◆ Task requirements ◆
Starting at the line that holds "(223, 871) none" and stopping at the line that holds "(235, 1277) none -> (367, 621) //", restate the records below word for word, with both of those lines included.

◆ Entries shown ◆
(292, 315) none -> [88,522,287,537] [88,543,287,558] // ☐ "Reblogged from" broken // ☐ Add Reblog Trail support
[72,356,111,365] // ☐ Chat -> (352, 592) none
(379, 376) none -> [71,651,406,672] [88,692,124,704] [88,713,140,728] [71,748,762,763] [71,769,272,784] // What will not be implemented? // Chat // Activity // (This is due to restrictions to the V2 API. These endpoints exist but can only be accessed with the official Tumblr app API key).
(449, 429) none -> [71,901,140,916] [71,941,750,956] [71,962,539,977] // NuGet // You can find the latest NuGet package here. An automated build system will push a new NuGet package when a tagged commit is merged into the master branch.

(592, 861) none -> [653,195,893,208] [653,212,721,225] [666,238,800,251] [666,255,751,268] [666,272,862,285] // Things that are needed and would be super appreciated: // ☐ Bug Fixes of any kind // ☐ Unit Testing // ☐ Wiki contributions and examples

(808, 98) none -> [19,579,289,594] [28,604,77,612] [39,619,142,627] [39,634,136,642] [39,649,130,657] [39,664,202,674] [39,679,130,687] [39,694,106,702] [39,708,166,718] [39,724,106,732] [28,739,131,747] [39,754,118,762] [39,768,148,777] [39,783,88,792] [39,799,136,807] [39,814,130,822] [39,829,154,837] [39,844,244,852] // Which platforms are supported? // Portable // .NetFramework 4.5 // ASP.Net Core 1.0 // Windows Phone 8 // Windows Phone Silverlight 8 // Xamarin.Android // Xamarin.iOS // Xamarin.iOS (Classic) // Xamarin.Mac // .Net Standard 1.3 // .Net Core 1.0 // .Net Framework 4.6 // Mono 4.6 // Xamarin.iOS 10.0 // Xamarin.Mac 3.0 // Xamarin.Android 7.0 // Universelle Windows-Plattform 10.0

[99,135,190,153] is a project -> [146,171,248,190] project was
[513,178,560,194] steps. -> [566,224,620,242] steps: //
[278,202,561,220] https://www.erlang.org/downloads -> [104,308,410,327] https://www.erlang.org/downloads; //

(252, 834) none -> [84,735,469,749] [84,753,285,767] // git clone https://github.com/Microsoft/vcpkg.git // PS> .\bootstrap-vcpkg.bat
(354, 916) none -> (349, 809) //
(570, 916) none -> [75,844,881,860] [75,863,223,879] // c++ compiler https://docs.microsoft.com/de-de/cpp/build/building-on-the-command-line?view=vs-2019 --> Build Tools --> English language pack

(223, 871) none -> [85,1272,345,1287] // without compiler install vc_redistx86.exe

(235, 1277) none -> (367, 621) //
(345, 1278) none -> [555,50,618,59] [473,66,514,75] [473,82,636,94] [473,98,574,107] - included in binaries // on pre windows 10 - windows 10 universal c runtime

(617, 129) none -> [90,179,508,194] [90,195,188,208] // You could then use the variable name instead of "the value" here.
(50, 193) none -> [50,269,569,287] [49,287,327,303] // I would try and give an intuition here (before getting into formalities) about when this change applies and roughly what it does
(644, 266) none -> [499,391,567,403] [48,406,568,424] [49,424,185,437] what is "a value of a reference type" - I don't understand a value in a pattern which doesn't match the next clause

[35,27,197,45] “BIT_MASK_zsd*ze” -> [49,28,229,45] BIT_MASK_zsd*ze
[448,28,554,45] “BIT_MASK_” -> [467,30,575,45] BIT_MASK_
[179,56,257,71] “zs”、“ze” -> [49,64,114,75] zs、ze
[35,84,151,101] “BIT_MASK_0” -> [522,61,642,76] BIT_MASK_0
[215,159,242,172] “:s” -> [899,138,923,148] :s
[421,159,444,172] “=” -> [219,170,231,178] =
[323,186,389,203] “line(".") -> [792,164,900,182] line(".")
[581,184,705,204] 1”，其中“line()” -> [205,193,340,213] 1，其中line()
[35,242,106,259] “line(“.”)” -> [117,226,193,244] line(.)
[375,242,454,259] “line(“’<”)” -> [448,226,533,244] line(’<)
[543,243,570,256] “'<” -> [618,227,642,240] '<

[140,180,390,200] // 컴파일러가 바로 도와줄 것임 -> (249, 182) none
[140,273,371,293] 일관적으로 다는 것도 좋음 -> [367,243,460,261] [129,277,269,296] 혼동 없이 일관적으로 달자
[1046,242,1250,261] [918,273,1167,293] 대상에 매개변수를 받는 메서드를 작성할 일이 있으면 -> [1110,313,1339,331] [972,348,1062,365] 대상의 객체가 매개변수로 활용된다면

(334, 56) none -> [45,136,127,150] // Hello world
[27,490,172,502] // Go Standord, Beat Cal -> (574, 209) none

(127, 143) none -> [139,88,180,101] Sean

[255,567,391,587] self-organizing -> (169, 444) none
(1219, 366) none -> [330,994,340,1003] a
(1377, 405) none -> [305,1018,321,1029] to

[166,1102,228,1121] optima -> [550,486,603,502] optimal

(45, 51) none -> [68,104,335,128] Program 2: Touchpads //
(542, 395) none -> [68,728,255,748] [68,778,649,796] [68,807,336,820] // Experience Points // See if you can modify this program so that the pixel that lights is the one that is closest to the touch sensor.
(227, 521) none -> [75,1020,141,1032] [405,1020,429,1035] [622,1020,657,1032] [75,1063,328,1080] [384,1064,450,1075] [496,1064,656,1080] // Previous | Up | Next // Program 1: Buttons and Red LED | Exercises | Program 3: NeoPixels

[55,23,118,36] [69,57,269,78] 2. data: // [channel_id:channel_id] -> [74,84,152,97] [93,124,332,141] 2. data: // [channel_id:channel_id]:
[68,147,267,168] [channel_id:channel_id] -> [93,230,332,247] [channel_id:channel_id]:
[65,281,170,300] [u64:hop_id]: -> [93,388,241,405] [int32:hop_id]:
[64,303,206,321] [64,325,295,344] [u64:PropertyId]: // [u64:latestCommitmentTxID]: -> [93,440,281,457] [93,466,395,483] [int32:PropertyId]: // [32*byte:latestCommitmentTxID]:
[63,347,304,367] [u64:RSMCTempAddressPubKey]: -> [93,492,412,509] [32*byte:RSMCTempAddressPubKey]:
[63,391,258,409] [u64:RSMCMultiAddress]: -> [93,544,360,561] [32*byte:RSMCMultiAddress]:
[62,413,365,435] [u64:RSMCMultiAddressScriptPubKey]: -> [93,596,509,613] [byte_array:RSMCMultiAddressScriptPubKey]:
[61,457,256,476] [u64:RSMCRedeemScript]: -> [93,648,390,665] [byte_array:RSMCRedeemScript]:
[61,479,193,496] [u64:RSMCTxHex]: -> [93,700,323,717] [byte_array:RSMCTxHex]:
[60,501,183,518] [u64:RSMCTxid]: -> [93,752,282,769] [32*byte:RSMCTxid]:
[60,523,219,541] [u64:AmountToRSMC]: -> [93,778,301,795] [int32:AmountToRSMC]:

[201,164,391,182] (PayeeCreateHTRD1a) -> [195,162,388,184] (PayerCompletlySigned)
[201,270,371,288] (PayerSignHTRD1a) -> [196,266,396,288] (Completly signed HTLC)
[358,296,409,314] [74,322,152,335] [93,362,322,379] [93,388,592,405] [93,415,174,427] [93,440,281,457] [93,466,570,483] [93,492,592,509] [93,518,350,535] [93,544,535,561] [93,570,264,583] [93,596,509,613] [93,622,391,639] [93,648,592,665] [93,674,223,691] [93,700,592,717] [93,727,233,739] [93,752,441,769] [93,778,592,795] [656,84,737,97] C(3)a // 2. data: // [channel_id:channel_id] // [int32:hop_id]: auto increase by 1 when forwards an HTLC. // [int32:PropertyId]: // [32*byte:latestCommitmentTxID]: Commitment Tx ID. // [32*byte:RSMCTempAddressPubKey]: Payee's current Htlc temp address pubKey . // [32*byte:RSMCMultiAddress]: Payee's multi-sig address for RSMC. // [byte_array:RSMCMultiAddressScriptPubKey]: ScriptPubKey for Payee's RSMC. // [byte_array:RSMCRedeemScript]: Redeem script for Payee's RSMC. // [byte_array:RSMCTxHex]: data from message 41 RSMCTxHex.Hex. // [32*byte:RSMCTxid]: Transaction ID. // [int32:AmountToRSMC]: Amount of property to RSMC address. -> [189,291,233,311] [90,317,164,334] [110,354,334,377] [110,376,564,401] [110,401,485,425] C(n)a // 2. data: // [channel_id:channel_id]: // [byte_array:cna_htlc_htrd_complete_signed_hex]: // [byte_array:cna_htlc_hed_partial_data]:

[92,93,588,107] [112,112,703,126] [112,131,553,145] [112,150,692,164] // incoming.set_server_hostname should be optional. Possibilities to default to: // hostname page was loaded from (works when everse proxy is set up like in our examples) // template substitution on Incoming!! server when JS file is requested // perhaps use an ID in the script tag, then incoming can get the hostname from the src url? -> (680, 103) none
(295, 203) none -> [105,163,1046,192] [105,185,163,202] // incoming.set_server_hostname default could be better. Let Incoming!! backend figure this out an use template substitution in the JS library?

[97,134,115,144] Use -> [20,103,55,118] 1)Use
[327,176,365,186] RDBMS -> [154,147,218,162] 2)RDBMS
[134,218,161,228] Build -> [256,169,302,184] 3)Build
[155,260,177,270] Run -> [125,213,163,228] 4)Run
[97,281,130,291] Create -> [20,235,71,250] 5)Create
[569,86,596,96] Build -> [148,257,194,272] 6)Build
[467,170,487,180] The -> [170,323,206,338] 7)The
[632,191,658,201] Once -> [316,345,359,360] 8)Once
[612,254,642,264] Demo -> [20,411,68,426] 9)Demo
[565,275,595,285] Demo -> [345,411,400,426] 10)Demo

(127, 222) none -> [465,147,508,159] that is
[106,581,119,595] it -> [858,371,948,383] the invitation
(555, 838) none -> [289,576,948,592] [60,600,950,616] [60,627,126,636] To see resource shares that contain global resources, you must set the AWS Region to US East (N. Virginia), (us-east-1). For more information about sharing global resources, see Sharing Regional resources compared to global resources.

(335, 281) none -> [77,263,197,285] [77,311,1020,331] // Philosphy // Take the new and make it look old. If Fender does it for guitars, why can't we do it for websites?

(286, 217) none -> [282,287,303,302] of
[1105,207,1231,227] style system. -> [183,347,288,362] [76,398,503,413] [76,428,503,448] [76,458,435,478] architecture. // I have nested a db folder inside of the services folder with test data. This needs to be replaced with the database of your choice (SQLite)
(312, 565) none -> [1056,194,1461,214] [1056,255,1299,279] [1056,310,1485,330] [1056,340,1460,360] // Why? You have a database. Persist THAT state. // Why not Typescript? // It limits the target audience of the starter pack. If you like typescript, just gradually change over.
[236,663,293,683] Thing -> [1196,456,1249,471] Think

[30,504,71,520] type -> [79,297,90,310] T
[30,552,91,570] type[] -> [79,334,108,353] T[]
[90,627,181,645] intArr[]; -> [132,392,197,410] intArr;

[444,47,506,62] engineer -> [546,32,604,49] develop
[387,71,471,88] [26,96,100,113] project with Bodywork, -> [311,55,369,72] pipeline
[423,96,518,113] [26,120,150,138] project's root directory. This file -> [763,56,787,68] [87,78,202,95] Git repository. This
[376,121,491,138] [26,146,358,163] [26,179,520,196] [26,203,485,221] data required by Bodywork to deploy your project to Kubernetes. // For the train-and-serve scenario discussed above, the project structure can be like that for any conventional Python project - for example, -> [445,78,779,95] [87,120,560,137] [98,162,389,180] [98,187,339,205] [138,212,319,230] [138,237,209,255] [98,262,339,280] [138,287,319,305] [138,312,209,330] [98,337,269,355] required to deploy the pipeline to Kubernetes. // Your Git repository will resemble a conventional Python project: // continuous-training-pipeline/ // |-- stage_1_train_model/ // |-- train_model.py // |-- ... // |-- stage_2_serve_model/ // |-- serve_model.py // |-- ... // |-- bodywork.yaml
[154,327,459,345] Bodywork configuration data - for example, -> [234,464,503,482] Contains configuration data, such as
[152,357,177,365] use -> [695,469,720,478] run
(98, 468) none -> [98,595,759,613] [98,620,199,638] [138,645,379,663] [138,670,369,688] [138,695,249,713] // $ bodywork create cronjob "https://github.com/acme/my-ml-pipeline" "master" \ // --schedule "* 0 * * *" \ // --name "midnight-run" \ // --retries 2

◆ Answer to the exercise ◆
(223, 871) none -> [85,1272,345,1287] // without compiler install vc_redistx86.exe

(235, 1277) none -> (367, 621) //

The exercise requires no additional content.